Seperti di film kartun berjudul Road Runner dan Coyote, kita bisa melihat posisi Ahok sebagai Road Runner dan SBY sebagai Coyote. Dalam film kartun itu, Coyote digambarkan seperti musang,  sangat bernafsu menangkap seekor burung yang dinamakan Road Runner. Burung ini selalu memancing nafsu Coyote untuk memangsanya. Kendatipun burung berleher biru ini tidak bisa terbang dan selalu mengeluarkan bersuara: “beep beep”, namun mempunyai kemampuan super untuk berlari sangat kencang. Setiap kali Coyote mengejar dan mau menangkap Road Runner, ia selalu gagal dan sial. SiRoad Runner  sulit ditangkap dan masuk jebakan. 

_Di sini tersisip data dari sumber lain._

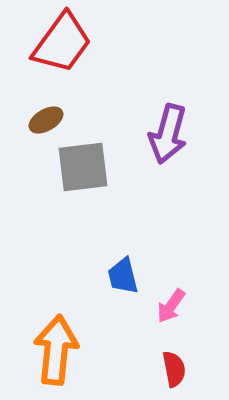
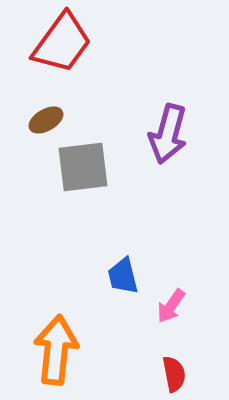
red semicircle: moved 5 px down
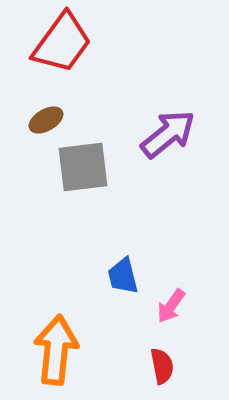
purple arrow: rotated 144 degrees counterclockwise
red semicircle: moved 12 px left, 8 px up
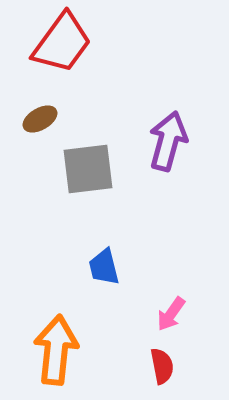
brown ellipse: moved 6 px left, 1 px up
purple arrow: moved 7 px down; rotated 36 degrees counterclockwise
gray square: moved 5 px right, 2 px down
blue trapezoid: moved 19 px left, 9 px up
pink arrow: moved 8 px down
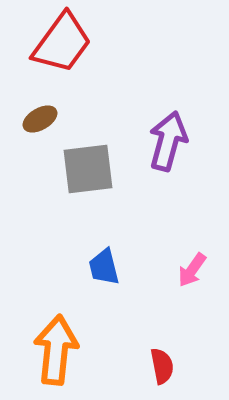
pink arrow: moved 21 px right, 44 px up
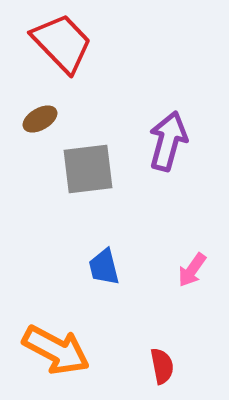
red trapezoid: rotated 80 degrees counterclockwise
orange arrow: rotated 112 degrees clockwise
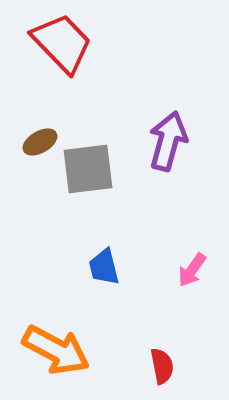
brown ellipse: moved 23 px down
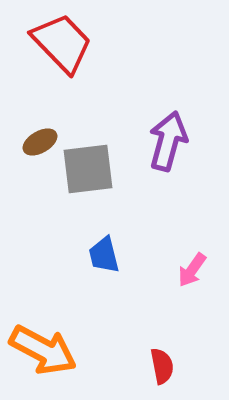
blue trapezoid: moved 12 px up
orange arrow: moved 13 px left
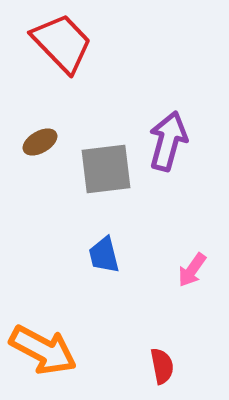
gray square: moved 18 px right
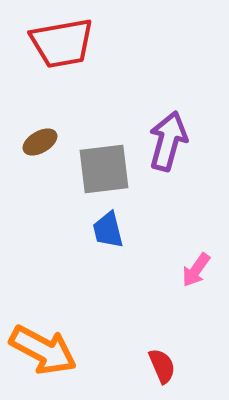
red trapezoid: rotated 124 degrees clockwise
gray square: moved 2 px left
blue trapezoid: moved 4 px right, 25 px up
pink arrow: moved 4 px right
red semicircle: rotated 12 degrees counterclockwise
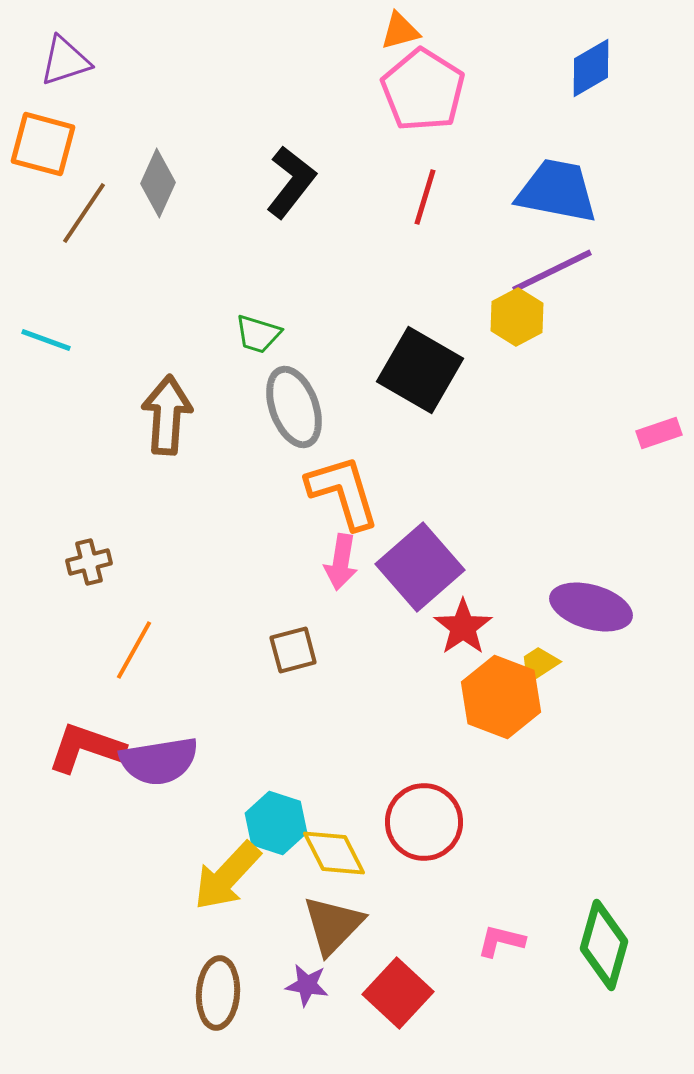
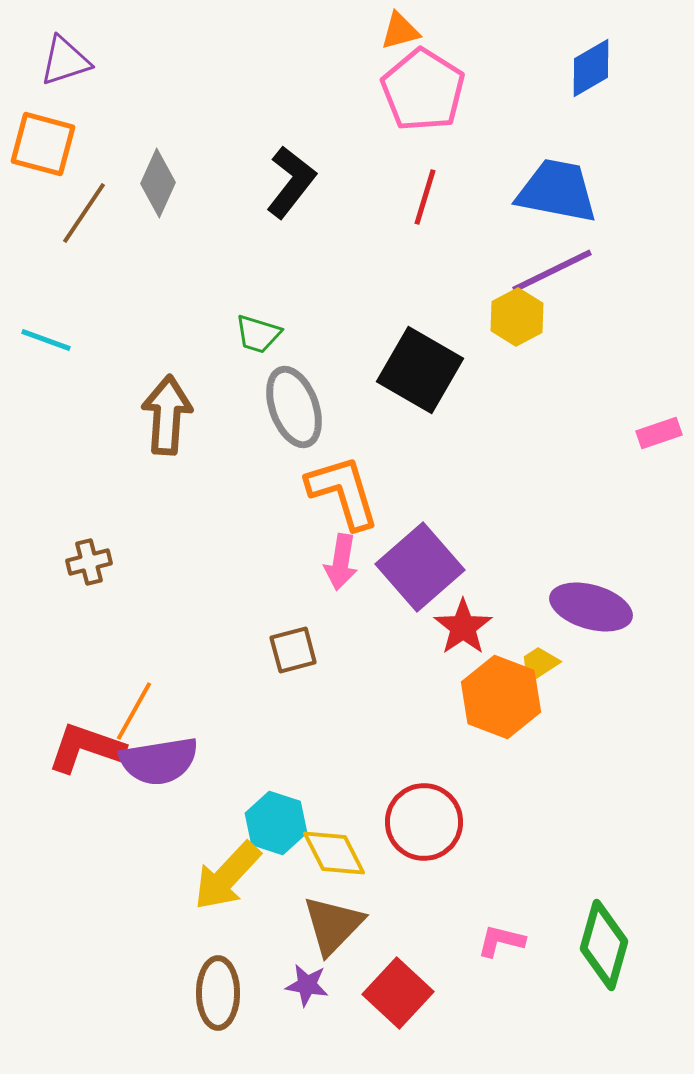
orange line: moved 61 px down
brown ellipse: rotated 4 degrees counterclockwise
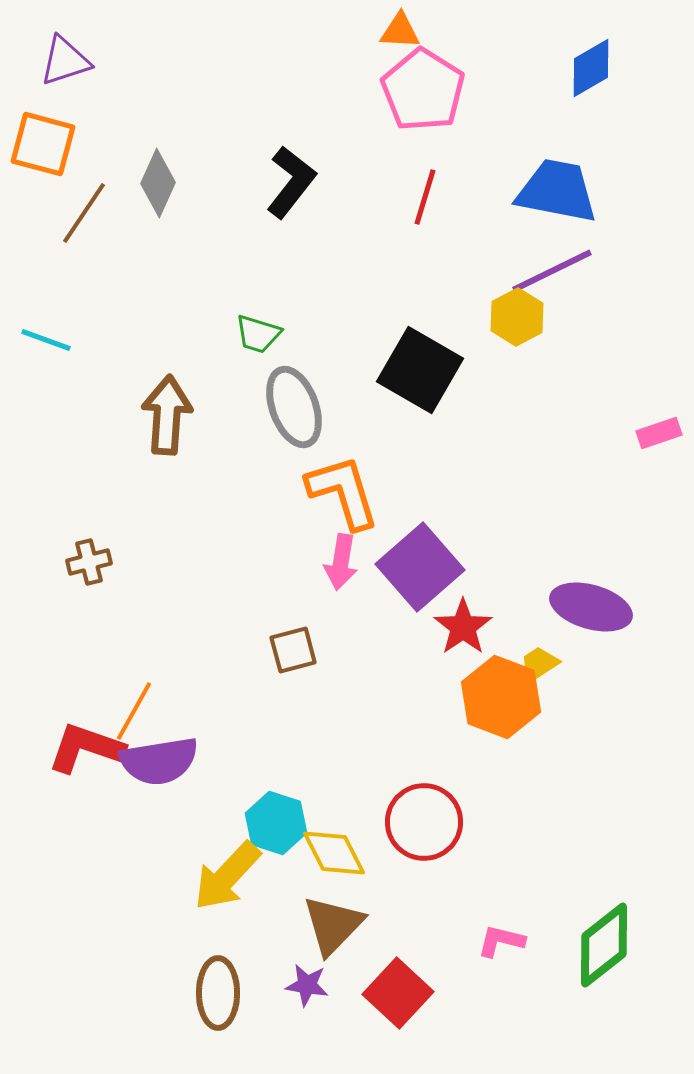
orange triangle: rotated 18 degrees clockwise
green diamond: rotated 36 degrees clockwise
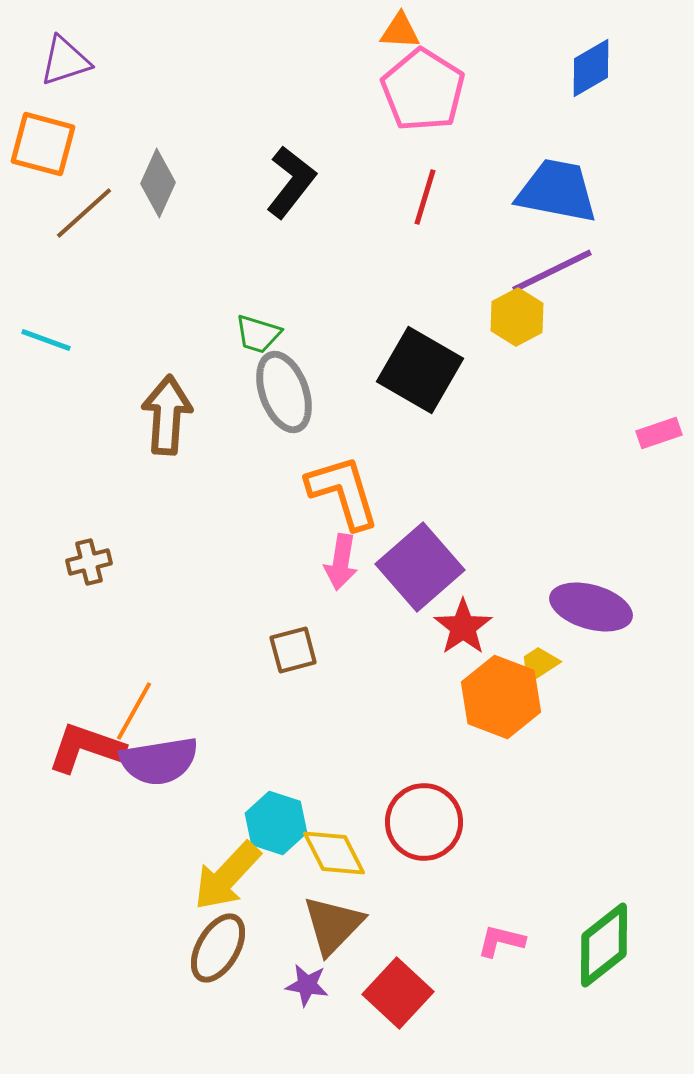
brown line: rotated 14 degrees clockwise
gray ellipse: moved 10 px left, 15 px up
brown ellipse: moved 45 px up; rotated 30 degrees clockwise
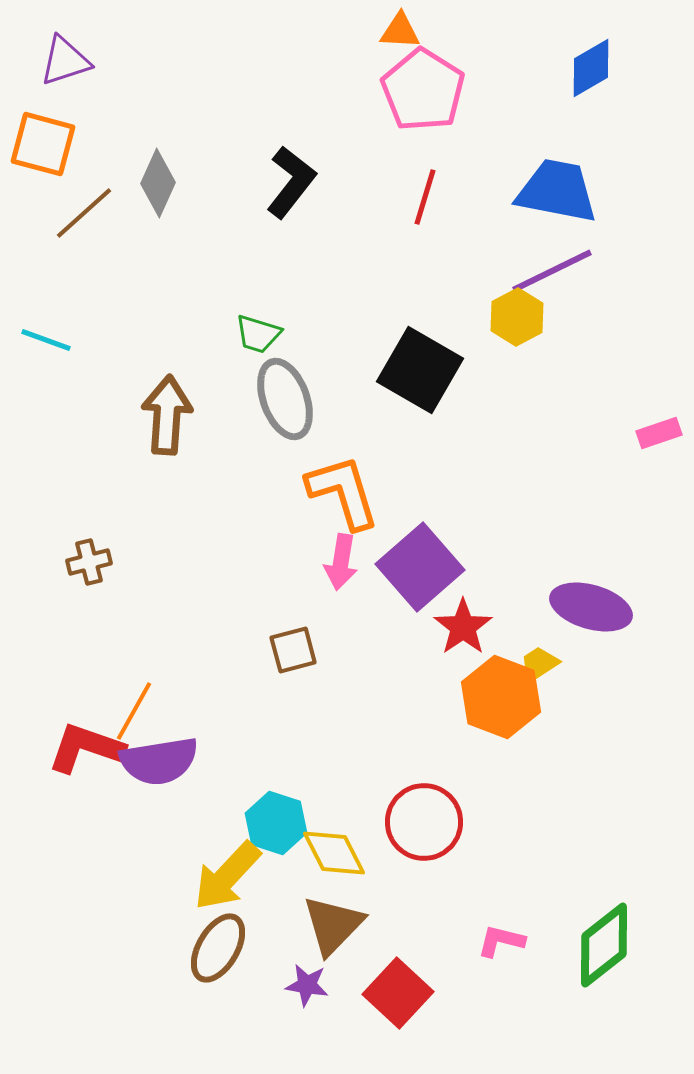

Para lawan Ahok yang diibaratkan para Coyotes seperti SBY, Amin Rais, Lulung, Habiburohman, Fadli Zon, Fahri Hamzah, Ratna Sarumpaet, Ahmad Dhani, Habib Rizieg dan lain-lain sangat ingin menangkap Ahok, si burung Road Runner itu. Para Coyotes ini selalu bekerja sama dan menempuh segala cara untuk menangkapnya. Mereka sealu memasang jebakan, misalnya dengan lubang, permen karet, ranjau, dinding dan sebagainya. Kadang juga pengejaran menggunakan roket, sepeda motor atau kendaraan lain. Namun sialnya Ahok sama seperti si Road Runner itu selalu saja lolos dari tangkapan mereka. 

Akhirnya para lawan Ahok hanya bisa memaki, demo akbar, memfitnah, dan bahkan ada yang terang-terangan mau membunuh Ahok. Menurut hemat penulis, demo 4 November 2016 itu akan berlanjut hingga demo lebaran kuda. Para Cayotes akan terus mengejar Road Runner sampai mereka benar-benar menangkapnya. Alasannya hanya itulah jalan satu-satunya yang masih tersisa sebagai celah untuk menangkap Ahok. Lewat demo-demo itu nantinya, para lawan Ahok termasuk SBY, berharap Ahok akhirnya ditangkap, menjadi tersangka, dan kalau tidak akan mati kena penyakit, terbunuh atau tidak dicoblos oleh pendukungnya pada Pilkada 2017 mendatang. 

Sementara itu pasca demo 4 November, Jokowi menegaskan dirinya sebagai sosok pekerja keras. Setelah ia tahu lewat intelijennya hal-hal terkait demo 4 November, Jokowi memberi pesan kepada seluruh rakyatnya agar bekerja seperti biasa, ngantor seperti biasa.  Dan seperti biasa, hari ini Jokowi bekerja setengah hari di istana dan menerima beberapa laporan menterinya. Setelah  itu ia tetap bekerja keras dan pergi blusukan meninjau pembebasan lahan kereta api di Bandara Soekarno Hatta. 

Pesannya jelas. Demo hanya membuang-buang waktu dan sama sekali tidak akan memajukan negara ini. Seolah Jokowi mengejek Amin Rais, Fadli Zon dan Fahri Hamzah  yang sibuk demo bahwa bekerja lebih penting untuk membangun bangsa ini. Jika ada yang melakukan kesalahan, biarlah penegak hukum melakukan tugasnya. Kita tidak perlu membuang-mbuang banyak energy untuk memaksakan kehendak apalagi kalau ada tujuan politisnya. 

Jadi kendatipun ada demo yang menggelegar di istana, justru Jokowi tetap bekerja. Ia pergi blusukan dan menegaskan dirinya sebagai seorang The Blusukan King. Jika demo hanya membuang energi, materi dan menggangu keamanaan,  maka jelas bekerja dan blusukan jauh lebih bermanfaat. Jadi, pasca demo 4 November, Ahok menjadi Road Runner, sosok yang terus dikejar-kejar, Jokowi menegaskan dirinya sebagai The Blusukan King, sementara lawan Ahok menjelma menjadi Cayotes. Begitulah kunang-kunang.